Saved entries
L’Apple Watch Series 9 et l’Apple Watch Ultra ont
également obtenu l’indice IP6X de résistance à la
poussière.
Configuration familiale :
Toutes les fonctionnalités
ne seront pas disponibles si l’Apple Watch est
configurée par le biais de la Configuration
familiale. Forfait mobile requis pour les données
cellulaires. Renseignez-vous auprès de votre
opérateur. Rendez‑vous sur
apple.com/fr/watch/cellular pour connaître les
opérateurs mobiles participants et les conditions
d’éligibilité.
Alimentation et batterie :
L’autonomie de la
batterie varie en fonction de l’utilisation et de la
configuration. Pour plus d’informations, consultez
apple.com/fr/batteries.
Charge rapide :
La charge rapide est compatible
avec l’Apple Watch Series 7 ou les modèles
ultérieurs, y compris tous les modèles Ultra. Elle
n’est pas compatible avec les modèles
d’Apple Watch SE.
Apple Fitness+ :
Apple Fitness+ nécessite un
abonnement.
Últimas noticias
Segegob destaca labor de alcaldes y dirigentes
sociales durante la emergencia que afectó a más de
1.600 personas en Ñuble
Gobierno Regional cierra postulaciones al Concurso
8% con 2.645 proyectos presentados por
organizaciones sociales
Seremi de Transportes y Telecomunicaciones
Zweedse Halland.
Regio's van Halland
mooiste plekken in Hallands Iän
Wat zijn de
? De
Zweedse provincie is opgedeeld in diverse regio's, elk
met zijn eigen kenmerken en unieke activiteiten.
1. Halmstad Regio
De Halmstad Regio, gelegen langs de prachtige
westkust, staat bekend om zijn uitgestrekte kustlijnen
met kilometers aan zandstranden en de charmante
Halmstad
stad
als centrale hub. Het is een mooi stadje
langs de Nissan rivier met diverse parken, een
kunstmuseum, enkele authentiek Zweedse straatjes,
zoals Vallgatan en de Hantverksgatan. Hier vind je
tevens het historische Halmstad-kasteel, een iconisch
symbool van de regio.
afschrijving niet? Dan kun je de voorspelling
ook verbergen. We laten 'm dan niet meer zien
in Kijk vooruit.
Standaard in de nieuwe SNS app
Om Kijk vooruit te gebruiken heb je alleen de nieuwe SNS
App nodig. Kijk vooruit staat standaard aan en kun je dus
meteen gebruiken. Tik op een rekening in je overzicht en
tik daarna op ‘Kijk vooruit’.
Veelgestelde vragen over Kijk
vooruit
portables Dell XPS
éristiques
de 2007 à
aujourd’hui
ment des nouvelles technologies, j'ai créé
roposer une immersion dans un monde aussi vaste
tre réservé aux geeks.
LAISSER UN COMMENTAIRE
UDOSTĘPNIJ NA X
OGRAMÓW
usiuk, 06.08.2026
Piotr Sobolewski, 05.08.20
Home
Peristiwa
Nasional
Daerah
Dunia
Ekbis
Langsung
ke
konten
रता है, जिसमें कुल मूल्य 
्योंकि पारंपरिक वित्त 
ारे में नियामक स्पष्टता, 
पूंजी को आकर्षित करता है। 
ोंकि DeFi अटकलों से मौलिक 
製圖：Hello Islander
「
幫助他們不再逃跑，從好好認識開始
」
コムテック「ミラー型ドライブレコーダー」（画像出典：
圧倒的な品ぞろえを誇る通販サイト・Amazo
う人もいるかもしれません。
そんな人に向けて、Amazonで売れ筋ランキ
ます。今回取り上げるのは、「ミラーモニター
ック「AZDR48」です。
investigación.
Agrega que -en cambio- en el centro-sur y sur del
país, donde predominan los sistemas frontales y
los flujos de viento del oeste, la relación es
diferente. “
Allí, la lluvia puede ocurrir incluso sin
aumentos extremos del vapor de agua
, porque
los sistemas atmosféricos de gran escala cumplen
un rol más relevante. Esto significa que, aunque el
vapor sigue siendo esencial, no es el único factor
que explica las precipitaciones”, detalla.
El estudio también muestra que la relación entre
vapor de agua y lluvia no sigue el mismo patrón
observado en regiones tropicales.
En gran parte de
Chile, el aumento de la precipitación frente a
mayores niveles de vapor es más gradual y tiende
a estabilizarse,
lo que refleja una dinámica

◆ What to produce
Swap "Series 9" for "Series 10" in the records from their start through the line containing "apple.com/fr/batteries.", and give those lines again with nothing else changed.

◆ Response for this exercise
L’Apple Watch Series 10 et l’Apple Watch Ultra ont
également obtenu l’indice IP6X de résistance à la
poussière.
Configuration familiale :
Toutes les fonctionnalités
ne seront pas disponibles si l’Apple Watch est
configurée par le biais de la Configuration
familiale. Forfait mobile requis pour les données
cellulaires. Renseignez-vous auprès de votre
opérateur. Rendez‑vous sur
apple.com/fr/watch/cellular pour connaître les
opérateurs mobiles participants et les conditions
d’éligibilité.
Alimentation et batterie :
L’autonomie de la
batterie varie en fonction de l’utilisation et de la
configuration. Pour plus d’informations, consultez
apple.com/fr/batteries.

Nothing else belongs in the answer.